The fury of our troops was aroused at what they found and SS men and women guards captured at the camp were made to work with bare hands and without respite collecting the bodies of the dead and burying them in mass graves. These SS men who had shown no pity to their prisoners were shown none by our troops and they were made to work at the graves until they collapsed in extremity.

The area of this “town” of huts was so vast that I drove around in a car and only saw part of it in an hour. The mass graves were being marked with notice boards and I stopped to read one: “Grave No 8. 1,000 bodies. April 30, 1945.”

Most of the women I saw in the camp had been fitted out with shoes and clothing requisitioned from German homes within a wide radius of the camp. There were a few men and women still in their prison stripes awaiting their turn for other clothes. To the end of my days I never want to see again black-and-white striped material, as it is indelibly associated in my mind with these unhappy people and this awful place.

The German guards had provided no proper water supply to the camp, so cleanliness had to be abandoned. There was no sanitary system, so a state of filth arose and the stench was still noticeable on my visit – but nothing as bad as it had been. Our soldiers had vomited as they tackled the task of clearing up.
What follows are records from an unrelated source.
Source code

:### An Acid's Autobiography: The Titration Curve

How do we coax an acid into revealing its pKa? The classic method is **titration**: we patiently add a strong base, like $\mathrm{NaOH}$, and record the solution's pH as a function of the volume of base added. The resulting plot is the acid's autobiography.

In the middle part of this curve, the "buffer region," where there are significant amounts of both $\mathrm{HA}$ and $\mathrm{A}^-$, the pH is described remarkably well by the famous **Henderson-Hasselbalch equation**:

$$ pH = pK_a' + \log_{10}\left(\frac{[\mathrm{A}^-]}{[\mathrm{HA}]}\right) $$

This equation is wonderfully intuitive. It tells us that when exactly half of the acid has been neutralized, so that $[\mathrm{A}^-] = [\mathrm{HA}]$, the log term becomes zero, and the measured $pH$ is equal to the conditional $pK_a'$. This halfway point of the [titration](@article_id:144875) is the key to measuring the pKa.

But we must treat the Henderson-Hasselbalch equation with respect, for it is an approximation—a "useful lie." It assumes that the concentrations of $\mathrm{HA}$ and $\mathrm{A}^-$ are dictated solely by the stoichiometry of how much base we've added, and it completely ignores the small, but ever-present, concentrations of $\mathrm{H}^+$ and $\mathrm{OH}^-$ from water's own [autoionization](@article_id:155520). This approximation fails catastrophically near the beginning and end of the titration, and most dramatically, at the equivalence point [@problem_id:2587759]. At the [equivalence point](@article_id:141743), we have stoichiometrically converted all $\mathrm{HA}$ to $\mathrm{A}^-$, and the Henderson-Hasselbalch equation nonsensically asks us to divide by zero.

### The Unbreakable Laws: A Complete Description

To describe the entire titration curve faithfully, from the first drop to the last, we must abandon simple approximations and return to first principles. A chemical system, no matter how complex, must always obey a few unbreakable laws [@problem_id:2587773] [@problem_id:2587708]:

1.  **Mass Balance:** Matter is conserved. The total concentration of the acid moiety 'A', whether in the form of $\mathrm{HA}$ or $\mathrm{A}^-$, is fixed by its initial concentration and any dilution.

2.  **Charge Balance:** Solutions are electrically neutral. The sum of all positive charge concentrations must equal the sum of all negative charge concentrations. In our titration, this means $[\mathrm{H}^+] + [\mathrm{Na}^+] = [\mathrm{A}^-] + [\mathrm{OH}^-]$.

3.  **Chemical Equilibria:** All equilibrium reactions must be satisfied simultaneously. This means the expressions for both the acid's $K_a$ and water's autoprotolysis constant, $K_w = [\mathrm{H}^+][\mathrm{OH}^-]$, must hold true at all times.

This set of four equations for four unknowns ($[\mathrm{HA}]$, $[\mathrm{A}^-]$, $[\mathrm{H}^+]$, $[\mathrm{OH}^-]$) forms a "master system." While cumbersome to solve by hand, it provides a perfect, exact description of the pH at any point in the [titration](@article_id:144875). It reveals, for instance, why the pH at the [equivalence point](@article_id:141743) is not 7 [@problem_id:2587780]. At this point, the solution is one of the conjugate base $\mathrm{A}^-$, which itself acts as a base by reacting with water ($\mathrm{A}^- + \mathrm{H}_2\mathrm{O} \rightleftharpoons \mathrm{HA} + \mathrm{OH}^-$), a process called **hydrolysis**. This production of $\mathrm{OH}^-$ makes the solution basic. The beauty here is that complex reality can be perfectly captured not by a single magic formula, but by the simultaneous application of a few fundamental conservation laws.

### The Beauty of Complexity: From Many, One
Everywhere in the camp I saw grateful, thankful eyes following the British khaki uniforms. The pale, drawn faces could not show much expression, but the eyes that had seen so many horrors were eloquent in their depth of relief and gratitude.

Here in beautiful natural surroundings was Belsen – one of the blackest spots ever seen on earth and yet only one of the chain of extermination camps established by the controlling regime of the Greater German Reich.

I drove away from Belsen with harrowed feelings, and yet with a deep and burning anger against the Germans for perpetrating such outrages.

Not until after a bath in the German home where I was billeted did I feel outwardly cleansed. But the memory of Belsen can never be purged away from my mind.

Let us never forget that the extermination camp was part of the set-up of the German nation in its quest for world domination.

We must apply ourselves to the occupation of Germany until there is no possibility of these horrors being unleashed again. It will be a long task, for the Germans struck me as being an unregenerate nation.